Print to Web: A personal transformation, Part 3

Catch up: Read Part 1 of this series | Read Part 2

Amid my transition from my role as a print journalism manager to that of a digital journalism manager, I came into possession of a free pass to the 2011 Esri International Users Conference in San Diego. Since our papers’ graphics (maps included) fell under my purview, it was one of those things I should have been invited to all along — and for the past several years — but I didn’t dwell on it. To be honest, I felt their technology was so far beyond our needs, I wasn’t really sure what I would pick up there. But I didn’t really need much of an excuse to take a few days off work to hang out in downtown San Diego, so… off I went.

Given an all-access pass, I tried to be open in choosing the sessions I attended. Typically, at conferences, I try to attend sessions I believe will have the most immediate impact on my daily work, or seem to have the potential to be professionally advantageous. It’s only after those criteria can’t be met that I just pick things that sound fun or interesting.

Not this time.

I was awash in science. Most of the sessions that sounded remotely applicable soon lost me in slides of data charts and terminology that reminded my why I held a Bachelor of Arts. Not every session, but many of them.

The only session I knew would do me some good was a new session Esri had added that was aimed specifically at journalists. It was my ace in the hole for not feeling like a complete outsider — and my Get of Jail Free card from work. And once I read the list of planned speakers, I felt it rather serendipitous: on the roster was a guy I’d gone to J-School with — or maybe just alongside — back in Nebraska. We bonded some, partly due to the bits of shared background, but also because both of us were about to begin new chapters in our careers: his more notable, as a professor at our alma mater, and I as the multimedia editor for our three papers.

Beyond crossing paths with him, that session as a whole helped validate my decision to be there in the first place. Then I attended the company’s plenary session the following day and realized there was nowhere else I could have possibly ended up that day but right there, in that vast wing of the convention center, watching that Steve Jobs-esque presenation about the latest, greatest mapping software.

Pretty nerdy, right? Except that it wasn’t.

It was phenomenal. Even life-changing.

They had created the capability of instantly plotting the location of online conversations taking place on any topic of the mapper’s choosing. Suddenly, it was Christmas.

I was so re-energized by the end of the session, I later attempted to use the online version of their ArcGIS freeware to construct a graphic for a story one of my editors back home was working on alone in my absence — which meant I was hanging out in the conference media room a little more than most.
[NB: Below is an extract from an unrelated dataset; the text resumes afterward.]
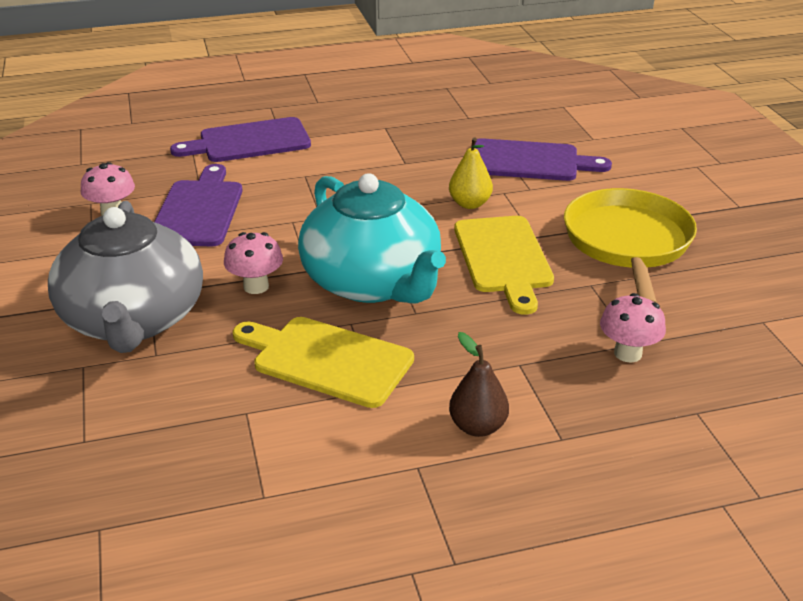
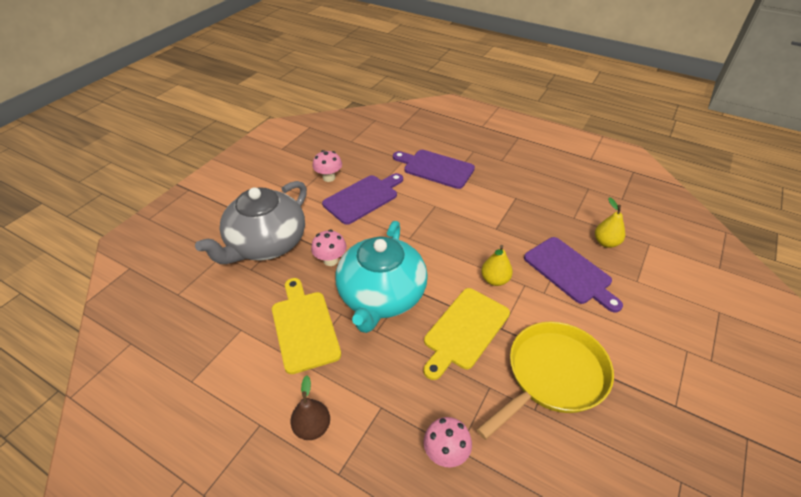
camera: 45 degrees right, 10 degrees up
none -> yellow pear [595,197,625,248]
I’m sure the other media folks thought it was the free food really keeping me in there, but in truth, I had to talk out some of my ideas with anyone who would listen. Thankfully, they had a guy in the room who’s very job it was to listen to folks like me — and, I came to find out, even try to find ways to help bring some of our own projects to life. With their help. And, of course, their software.

Like I said: Christmas.

I probably thanked him a million times for the opportunity to be there, and did so again in writing after I returned to work. And we kept in touch here and there beyond then; he was always eager to attempt a project for us, but generally our deadlines were much too tight for the partnership to be feasible.

Every once in a while — between the aggravation of the continued degradation of design I was witnessing and the frustrations of limitations and learning curves in my new role — I went back and dabbled in their freeware, wondering in the back of my head what the possibilities might be had we ever had the opportunity for a real collaboration.